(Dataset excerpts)
════════

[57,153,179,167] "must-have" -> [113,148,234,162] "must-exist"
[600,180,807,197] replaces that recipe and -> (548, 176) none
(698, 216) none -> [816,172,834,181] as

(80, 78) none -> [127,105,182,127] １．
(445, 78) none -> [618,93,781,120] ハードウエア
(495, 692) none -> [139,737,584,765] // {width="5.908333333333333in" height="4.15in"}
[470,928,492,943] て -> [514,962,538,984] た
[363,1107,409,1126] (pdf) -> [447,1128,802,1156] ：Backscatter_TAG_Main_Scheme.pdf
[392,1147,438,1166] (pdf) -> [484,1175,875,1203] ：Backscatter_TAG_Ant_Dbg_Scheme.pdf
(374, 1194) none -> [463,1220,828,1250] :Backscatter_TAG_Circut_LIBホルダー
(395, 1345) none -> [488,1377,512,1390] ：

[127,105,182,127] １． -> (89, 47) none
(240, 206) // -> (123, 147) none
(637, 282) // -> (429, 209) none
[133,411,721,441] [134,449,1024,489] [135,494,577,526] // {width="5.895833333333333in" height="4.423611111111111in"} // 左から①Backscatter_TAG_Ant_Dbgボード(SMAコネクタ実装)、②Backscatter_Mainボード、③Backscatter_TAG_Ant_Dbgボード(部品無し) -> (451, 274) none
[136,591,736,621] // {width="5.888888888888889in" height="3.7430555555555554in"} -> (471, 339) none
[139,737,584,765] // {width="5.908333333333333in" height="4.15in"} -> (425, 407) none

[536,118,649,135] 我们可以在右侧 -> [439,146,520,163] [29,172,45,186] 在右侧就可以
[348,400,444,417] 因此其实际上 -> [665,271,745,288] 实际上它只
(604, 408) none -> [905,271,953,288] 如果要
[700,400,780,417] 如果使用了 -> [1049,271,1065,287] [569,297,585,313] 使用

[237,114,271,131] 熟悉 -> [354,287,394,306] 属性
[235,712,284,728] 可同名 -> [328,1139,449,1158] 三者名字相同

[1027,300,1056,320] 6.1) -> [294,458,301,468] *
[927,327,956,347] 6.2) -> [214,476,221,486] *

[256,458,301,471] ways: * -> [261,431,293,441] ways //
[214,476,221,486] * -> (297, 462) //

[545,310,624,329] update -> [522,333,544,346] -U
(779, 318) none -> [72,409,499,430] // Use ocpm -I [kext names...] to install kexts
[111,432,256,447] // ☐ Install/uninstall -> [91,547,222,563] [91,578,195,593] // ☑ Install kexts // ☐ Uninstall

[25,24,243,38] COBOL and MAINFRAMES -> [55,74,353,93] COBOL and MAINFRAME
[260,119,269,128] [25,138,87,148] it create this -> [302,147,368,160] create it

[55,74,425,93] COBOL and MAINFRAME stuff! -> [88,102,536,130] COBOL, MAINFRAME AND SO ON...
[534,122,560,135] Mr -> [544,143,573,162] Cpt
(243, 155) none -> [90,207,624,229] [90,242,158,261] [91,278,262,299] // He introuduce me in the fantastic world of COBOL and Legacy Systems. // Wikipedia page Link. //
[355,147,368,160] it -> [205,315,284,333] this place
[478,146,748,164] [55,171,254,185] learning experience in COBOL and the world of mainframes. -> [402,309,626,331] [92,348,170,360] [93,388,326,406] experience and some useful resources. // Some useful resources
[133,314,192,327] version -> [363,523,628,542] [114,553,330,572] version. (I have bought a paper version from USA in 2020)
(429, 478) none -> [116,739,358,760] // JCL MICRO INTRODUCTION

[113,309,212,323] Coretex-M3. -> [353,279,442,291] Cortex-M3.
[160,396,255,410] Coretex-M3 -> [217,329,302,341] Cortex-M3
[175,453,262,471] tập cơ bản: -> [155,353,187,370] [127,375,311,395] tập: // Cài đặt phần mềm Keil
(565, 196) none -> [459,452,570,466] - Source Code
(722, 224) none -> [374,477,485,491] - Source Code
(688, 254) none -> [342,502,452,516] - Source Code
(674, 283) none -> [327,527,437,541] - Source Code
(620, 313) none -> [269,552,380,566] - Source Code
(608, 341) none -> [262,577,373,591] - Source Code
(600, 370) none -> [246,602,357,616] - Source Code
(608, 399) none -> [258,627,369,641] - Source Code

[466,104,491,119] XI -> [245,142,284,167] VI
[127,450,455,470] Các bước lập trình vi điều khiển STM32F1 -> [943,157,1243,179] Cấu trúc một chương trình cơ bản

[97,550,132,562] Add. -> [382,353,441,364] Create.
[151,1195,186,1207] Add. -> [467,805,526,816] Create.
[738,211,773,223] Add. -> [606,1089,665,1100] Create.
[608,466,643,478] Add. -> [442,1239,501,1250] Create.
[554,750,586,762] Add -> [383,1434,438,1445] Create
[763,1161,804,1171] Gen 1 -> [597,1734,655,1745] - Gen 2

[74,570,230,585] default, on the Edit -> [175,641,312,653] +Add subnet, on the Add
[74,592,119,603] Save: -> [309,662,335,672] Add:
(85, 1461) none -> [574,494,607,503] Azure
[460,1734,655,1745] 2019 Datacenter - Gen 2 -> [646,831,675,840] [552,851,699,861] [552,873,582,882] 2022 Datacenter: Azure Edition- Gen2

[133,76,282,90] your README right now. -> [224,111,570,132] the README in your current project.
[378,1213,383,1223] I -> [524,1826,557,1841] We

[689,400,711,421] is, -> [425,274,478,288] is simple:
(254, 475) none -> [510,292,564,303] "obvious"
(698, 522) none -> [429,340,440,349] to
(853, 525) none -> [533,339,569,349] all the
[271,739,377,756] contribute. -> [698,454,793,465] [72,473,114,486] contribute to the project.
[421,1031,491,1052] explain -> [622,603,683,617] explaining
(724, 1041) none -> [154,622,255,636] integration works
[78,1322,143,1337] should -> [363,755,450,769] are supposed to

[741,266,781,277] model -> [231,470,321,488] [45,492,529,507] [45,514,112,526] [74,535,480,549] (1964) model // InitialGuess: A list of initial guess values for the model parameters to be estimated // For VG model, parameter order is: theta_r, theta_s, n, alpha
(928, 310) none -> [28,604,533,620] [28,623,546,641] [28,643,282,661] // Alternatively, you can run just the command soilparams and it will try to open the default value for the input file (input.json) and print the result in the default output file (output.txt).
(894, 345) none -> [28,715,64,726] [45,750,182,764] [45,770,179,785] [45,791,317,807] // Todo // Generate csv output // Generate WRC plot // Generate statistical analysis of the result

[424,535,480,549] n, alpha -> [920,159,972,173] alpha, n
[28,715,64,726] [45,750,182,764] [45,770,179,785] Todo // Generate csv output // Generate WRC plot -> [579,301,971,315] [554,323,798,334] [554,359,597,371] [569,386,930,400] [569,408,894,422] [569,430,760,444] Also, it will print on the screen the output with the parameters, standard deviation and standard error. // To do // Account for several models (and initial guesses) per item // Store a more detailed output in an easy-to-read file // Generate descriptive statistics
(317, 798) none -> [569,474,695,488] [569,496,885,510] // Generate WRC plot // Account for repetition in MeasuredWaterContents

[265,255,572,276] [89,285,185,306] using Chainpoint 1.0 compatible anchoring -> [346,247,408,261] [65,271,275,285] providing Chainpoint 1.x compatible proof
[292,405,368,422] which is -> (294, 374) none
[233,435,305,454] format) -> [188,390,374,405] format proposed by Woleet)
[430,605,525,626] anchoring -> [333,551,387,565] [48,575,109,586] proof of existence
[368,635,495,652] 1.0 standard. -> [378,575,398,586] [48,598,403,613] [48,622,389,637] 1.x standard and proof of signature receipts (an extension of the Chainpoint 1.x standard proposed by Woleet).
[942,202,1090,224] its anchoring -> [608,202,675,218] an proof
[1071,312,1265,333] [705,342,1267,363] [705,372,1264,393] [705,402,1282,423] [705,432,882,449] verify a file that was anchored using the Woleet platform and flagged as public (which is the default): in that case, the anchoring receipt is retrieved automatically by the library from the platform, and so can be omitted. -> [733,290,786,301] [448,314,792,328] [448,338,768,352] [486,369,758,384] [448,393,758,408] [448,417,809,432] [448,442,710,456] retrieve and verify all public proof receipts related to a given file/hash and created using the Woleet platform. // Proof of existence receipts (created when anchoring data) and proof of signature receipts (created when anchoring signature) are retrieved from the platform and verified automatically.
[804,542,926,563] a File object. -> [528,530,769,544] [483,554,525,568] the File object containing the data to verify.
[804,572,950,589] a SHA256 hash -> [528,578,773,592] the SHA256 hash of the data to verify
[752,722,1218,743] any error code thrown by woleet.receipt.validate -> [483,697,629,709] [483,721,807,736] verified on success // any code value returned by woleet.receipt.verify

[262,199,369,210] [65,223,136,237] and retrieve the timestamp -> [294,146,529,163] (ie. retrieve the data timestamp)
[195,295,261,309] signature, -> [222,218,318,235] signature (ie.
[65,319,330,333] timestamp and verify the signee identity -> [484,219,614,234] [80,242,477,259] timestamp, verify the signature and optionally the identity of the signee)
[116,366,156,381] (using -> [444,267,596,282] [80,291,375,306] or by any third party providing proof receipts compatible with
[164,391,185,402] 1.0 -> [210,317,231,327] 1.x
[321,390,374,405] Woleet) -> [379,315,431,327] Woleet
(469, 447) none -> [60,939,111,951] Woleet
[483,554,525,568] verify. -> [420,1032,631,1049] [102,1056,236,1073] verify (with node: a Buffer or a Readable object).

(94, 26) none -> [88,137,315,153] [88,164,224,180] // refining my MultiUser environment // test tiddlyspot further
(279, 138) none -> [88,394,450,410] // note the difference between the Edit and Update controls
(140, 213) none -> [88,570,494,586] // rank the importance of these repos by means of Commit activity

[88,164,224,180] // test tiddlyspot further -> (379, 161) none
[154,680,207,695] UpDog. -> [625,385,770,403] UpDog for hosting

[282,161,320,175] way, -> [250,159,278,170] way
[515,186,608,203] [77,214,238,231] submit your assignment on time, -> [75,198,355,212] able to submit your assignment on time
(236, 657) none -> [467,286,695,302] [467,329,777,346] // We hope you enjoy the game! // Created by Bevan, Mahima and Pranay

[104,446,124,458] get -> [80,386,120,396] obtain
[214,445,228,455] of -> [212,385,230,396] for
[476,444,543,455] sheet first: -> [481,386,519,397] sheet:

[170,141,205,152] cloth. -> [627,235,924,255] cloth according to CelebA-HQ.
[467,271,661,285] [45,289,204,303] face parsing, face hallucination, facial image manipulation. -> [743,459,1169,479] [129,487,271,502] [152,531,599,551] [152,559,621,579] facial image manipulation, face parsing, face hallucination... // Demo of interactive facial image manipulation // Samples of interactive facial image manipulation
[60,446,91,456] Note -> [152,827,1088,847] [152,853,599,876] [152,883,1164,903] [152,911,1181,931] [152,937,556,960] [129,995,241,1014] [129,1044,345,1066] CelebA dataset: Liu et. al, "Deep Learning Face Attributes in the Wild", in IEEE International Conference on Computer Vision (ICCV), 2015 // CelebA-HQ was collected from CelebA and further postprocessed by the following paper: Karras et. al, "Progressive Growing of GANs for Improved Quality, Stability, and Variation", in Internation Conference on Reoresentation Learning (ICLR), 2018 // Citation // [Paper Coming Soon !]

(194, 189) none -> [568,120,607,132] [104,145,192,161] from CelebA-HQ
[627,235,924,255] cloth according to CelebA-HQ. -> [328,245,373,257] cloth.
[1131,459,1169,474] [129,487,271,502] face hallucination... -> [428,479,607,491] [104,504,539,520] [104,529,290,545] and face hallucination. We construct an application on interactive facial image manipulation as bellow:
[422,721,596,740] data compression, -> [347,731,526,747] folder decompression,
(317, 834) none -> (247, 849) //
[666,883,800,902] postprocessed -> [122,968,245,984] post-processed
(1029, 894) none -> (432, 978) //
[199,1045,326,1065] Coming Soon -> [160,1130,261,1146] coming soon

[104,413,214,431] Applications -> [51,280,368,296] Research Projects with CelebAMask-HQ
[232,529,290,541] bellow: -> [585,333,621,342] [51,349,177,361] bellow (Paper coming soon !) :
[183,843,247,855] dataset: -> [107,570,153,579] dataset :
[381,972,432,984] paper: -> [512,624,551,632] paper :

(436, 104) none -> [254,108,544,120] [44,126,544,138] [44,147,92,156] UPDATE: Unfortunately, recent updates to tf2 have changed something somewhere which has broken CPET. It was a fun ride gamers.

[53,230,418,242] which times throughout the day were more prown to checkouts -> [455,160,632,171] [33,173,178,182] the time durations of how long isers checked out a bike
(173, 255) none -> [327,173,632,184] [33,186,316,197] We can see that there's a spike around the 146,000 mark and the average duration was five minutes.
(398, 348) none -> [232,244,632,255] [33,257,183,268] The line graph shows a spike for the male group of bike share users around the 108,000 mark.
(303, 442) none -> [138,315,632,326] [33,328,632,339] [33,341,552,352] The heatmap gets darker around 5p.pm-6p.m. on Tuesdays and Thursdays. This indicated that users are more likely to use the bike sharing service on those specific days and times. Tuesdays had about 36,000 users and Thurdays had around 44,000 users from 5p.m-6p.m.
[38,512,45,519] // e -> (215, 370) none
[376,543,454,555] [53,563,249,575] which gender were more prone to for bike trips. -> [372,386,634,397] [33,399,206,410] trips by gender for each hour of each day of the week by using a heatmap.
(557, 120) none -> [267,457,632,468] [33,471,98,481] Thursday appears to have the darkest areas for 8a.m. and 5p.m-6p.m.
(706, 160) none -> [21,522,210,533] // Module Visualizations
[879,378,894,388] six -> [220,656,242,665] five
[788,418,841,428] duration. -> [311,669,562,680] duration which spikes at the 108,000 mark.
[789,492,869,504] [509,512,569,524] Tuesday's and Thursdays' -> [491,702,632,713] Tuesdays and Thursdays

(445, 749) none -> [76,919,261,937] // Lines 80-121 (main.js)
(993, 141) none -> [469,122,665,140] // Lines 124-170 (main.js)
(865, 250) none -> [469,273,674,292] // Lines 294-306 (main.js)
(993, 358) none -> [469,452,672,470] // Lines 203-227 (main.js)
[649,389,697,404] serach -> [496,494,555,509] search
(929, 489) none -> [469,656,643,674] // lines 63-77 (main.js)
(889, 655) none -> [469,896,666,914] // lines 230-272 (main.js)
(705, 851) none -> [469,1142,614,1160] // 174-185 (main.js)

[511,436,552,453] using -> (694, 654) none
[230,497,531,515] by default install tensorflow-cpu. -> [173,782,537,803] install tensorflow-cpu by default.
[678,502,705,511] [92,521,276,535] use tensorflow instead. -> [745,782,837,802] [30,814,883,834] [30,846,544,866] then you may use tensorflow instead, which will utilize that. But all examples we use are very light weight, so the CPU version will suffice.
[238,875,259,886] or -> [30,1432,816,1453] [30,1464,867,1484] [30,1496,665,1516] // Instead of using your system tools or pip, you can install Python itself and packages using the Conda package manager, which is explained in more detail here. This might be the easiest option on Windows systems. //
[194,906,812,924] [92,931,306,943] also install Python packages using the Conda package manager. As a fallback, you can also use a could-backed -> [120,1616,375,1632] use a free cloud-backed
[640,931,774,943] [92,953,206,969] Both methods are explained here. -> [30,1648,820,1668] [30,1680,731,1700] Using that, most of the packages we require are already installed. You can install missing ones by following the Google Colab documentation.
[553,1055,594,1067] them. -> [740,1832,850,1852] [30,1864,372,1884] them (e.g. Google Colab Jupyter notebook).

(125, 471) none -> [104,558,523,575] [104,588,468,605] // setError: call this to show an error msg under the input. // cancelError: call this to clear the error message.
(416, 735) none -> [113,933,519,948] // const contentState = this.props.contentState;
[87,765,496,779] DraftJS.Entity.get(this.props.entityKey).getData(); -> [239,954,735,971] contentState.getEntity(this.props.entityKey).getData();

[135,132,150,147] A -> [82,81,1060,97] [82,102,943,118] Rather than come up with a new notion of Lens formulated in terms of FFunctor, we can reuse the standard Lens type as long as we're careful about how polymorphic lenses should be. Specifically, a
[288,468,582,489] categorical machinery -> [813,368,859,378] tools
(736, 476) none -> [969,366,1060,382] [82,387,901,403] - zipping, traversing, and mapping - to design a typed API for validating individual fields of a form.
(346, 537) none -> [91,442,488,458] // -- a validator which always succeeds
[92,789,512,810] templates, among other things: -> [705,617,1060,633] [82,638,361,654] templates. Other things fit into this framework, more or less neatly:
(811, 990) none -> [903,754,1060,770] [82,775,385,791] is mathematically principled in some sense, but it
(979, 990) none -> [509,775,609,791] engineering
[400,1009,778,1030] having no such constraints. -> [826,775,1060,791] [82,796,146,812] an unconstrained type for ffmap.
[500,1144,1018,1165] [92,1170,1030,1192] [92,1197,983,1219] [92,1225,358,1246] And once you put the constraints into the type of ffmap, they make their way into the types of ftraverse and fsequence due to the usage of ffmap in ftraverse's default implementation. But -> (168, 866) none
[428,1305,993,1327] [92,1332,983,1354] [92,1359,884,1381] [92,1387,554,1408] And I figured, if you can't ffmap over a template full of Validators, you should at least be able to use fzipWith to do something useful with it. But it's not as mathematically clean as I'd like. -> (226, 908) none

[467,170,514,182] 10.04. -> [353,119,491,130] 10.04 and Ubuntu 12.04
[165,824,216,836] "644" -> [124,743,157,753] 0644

════════

What you are asked to do: Above are the entries. Quote exactly the lines from the one bearing "[237,114,271,131] 熟悉 -> [354,287,394,306] 属性" through the one bearing "[111,432,256,447] // ☐".

Response for this exercise:
[237,114,271,131] 熟悉 -> [354,287,394,306] 属性
[235,712,284,728] 可同名 -> [328,1139,449,1158] 三者名字相同

[1027,300,1056,320] 6.1) -> [294,458,301,468] *
[927,327,956,347] 6.2) -> [214,476,221,486] *

[256,458,301,471] ways: * -> [261,431,293,441] ways //
[214,476,221,486] * -> (297, 462) //

[545,310,624,329] update -> [522,333,544,346] -U
(779, 318) none -> [72,409,499,430] // Use ocpm -I [kext names...] to install kexts
[111,432,256,447] // ☐ Install/uninstall -> [91,547,222,563] [91,578,195,593] // ☑ Install kexts // ☐ Uninstall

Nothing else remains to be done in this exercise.